Assignment:
Write out exactly the lines below that run from the line containing "robuust fietsenrek" through the last line of the records.

Information given:
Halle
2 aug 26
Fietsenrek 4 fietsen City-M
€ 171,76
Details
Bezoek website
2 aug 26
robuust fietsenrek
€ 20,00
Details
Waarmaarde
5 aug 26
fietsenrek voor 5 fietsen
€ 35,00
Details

Answer area:
robuust fietsenrek
€ 20,00
Details
Waarmaarde
5 aug 26
fietsenrek voor 5 fietsen
€ 35,00
Details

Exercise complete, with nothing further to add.